_What the exercise asks_. Print every line below exactly. Skip the pictures.
▼▼▼
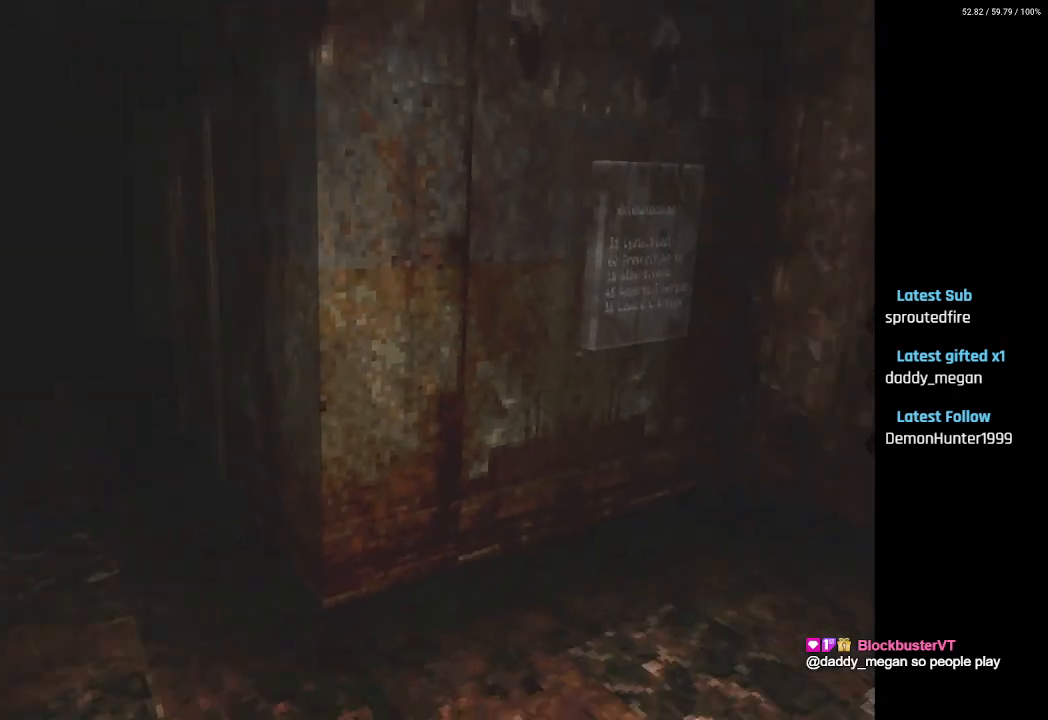
{"buttons": [], "left_stick": "center", "right_stick": "center", "events": [[100, "DPAD_RIGHT", "up"]]}
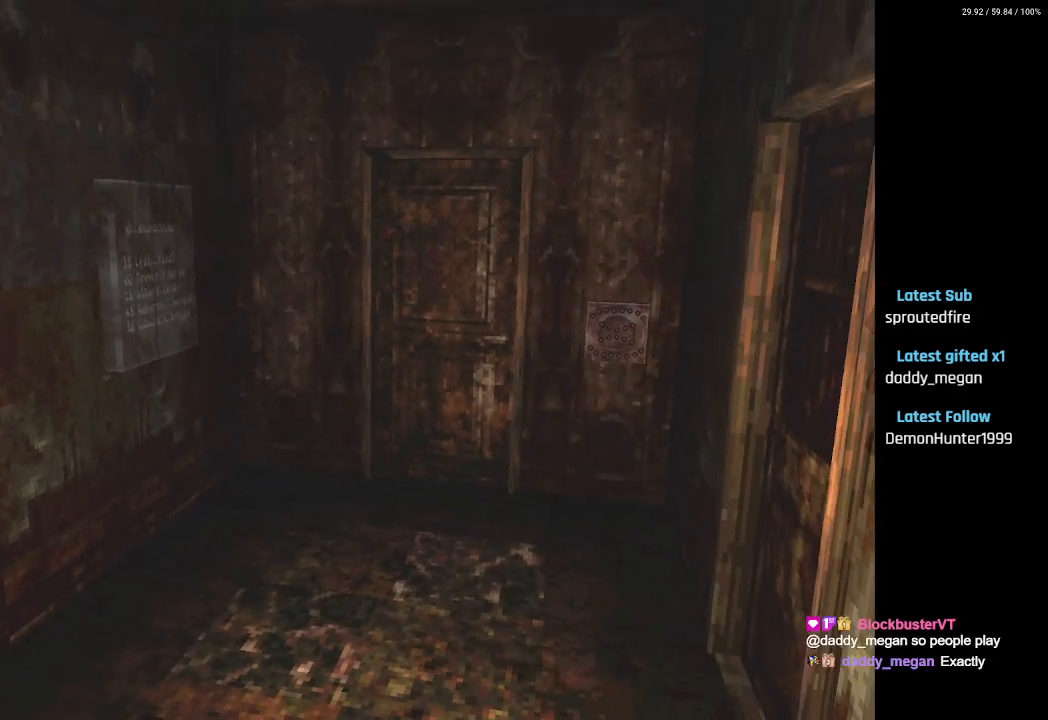
{"buttons": [], "left_stick": "center", "right_stick": "center", "events": []}
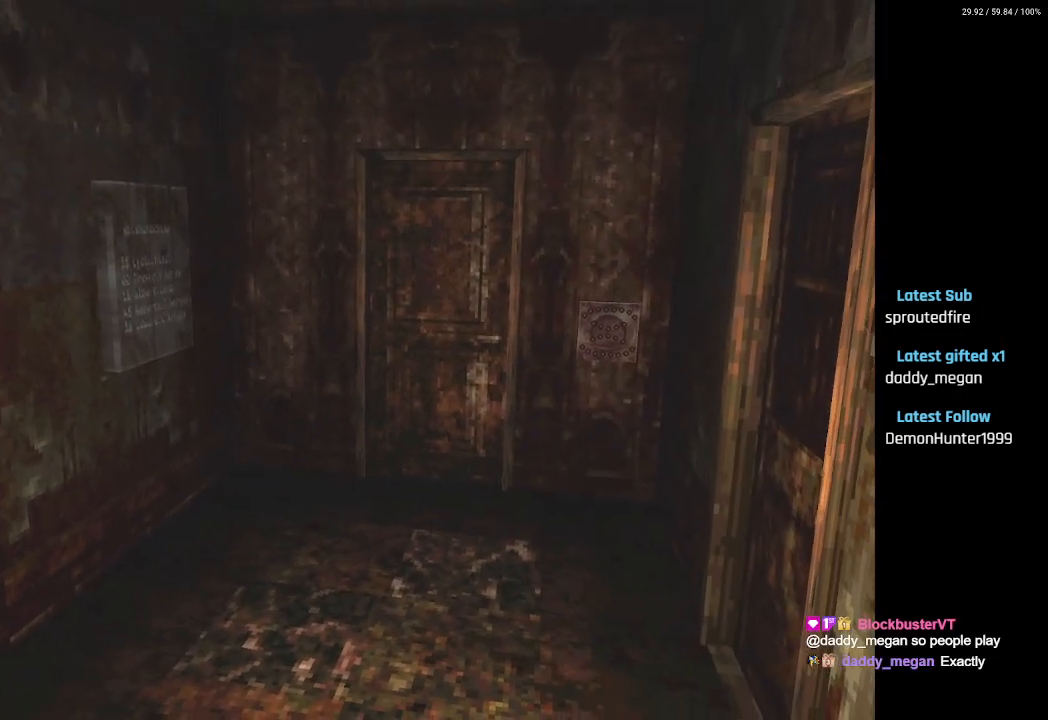
{"buttons": ["DPAD_UP"], "left_stick": "center", "right_stick": "center", "events": [[50, "DPAD_UP", "down"]]}
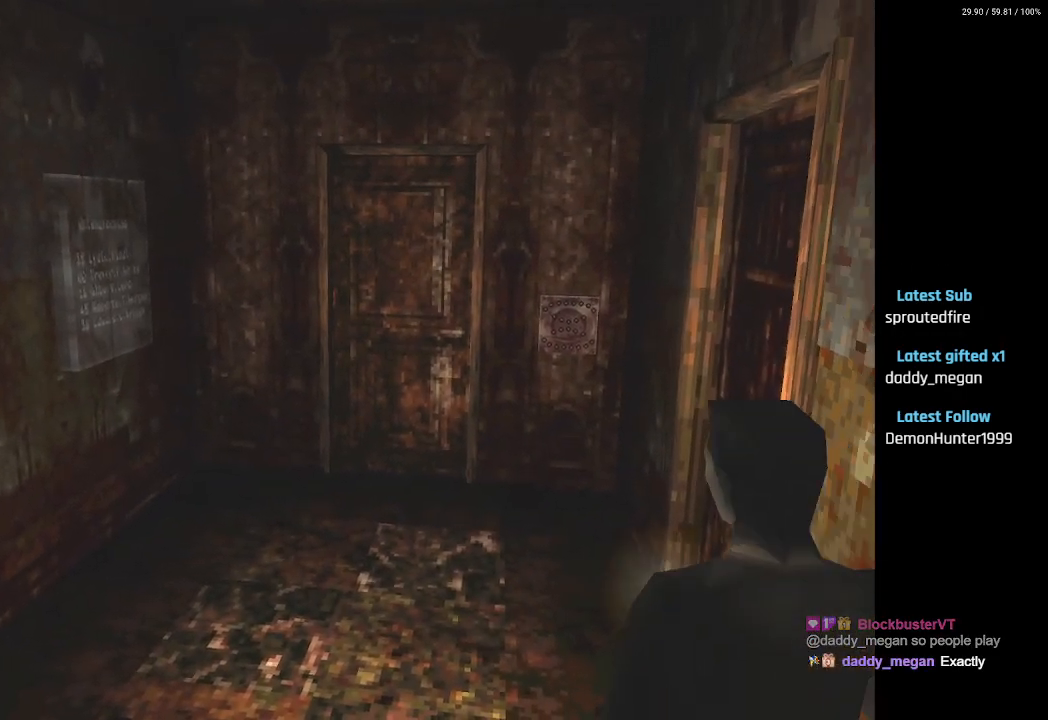
{"buttons": [], "left_stick": "center", "right_stick": "center", "events": [[133, "DPAD_UP", "up"]]}
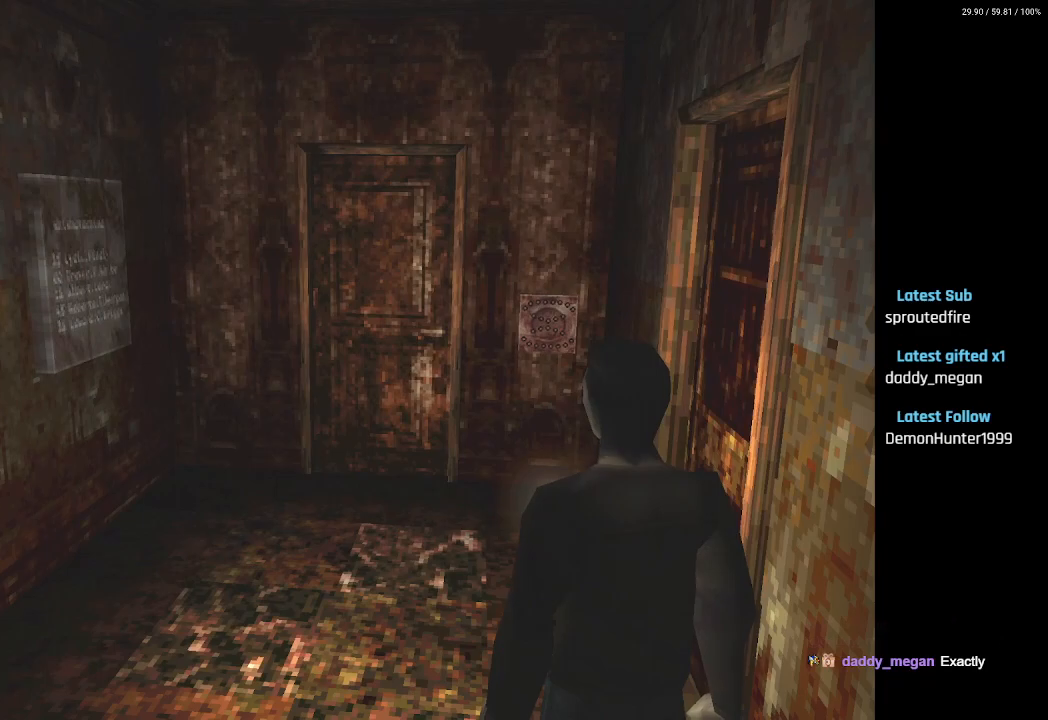
{"buttons": ["DPAD_UP", "DPAD_RIGHT"], "left_stick": "center", "right_stick": "center", "events": [[67, "DPAD_RIGHT", "down"], [200, "DPAD_UP", "down"]]}
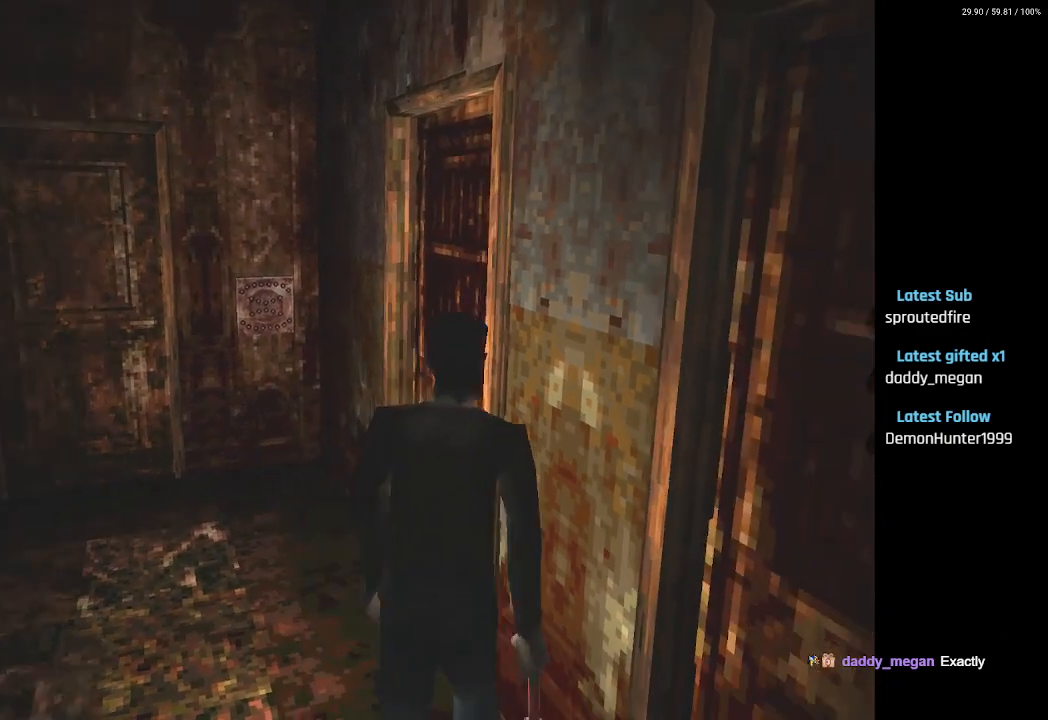
{"buttons": ["DPAD_UP"], "left_stick": "center", "right_stick": "center", "events": [[50, "DPAD_RIGHT", "up"]]}
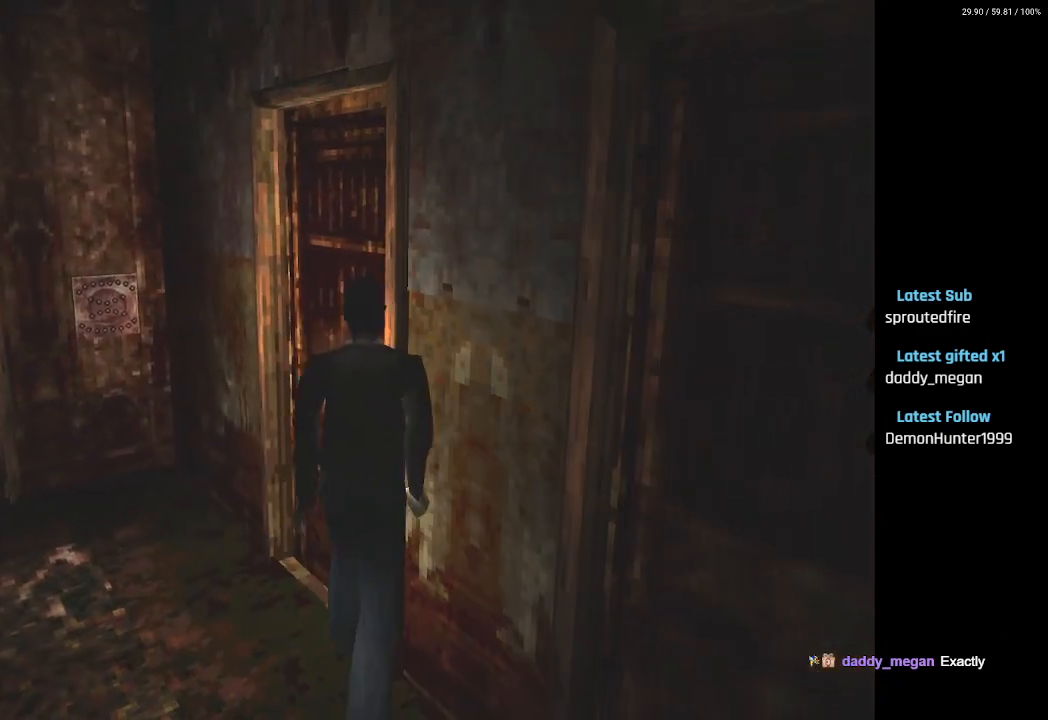
{"buttons": ["CROSS"], "left_stick": "center", "right_stick": "center", "events": [[133, "CROSS", "down"], [200, "DPAD_RIGHT", "down"], [250, "CROSS", "up"], [250, "DPAD_UP", "up"], [317, "CROSS", "down"], [417, "CROSS", "up"], [483, "DPAD_RIGHT", "up"], [500, "CROSS", "down"]]}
▲▲▲
_Solution for this exercise_.
{"buttons": [], "left_stick": "center", "right_stick": "center", "events": [[100, "DPAD_RIGHT", "up"]]}
{"buttons": [], "left_stick": "center", "right_stick": "center", "events": []}
{"buttons": ["DPAD_UP"], "left_stick": "center", "right_stick": "center", "events": [[50, "DPAD_UP", "down"]]}
{"buttons": [], "left_stick": "center", "right_stick": "center", "events": [[133, "DPAD_UP", "up"]]}
{"buttons": ["DPAD_UP", "DPAD_RIGHT"], "left_stick": "center", "right_stick": "center", "events": [[67, "DPAD_RIGHT", "down"], [200, "DPAD_UP", "down"]]}
{"buttons": ["DPAD_UP"], "left_stick": "center", "right_stick": "center", "events": [[50, "DPAD_RIGHT", "up"]]}
{"buttons": ["CROSS"], "left_stick": "center", "right_stick": "center", "events": [[133, "CROSS", "down"], [200, "DPAD_RIGHT", "down"], [250, "CROSS", "up"], [250, "DPAD_UP", "up"], [317, "CROSS", "down"], [417, "CROSS", "up"], [483, "DPAD_RIGHT", "up"], [500, "CROSS", "down"]]}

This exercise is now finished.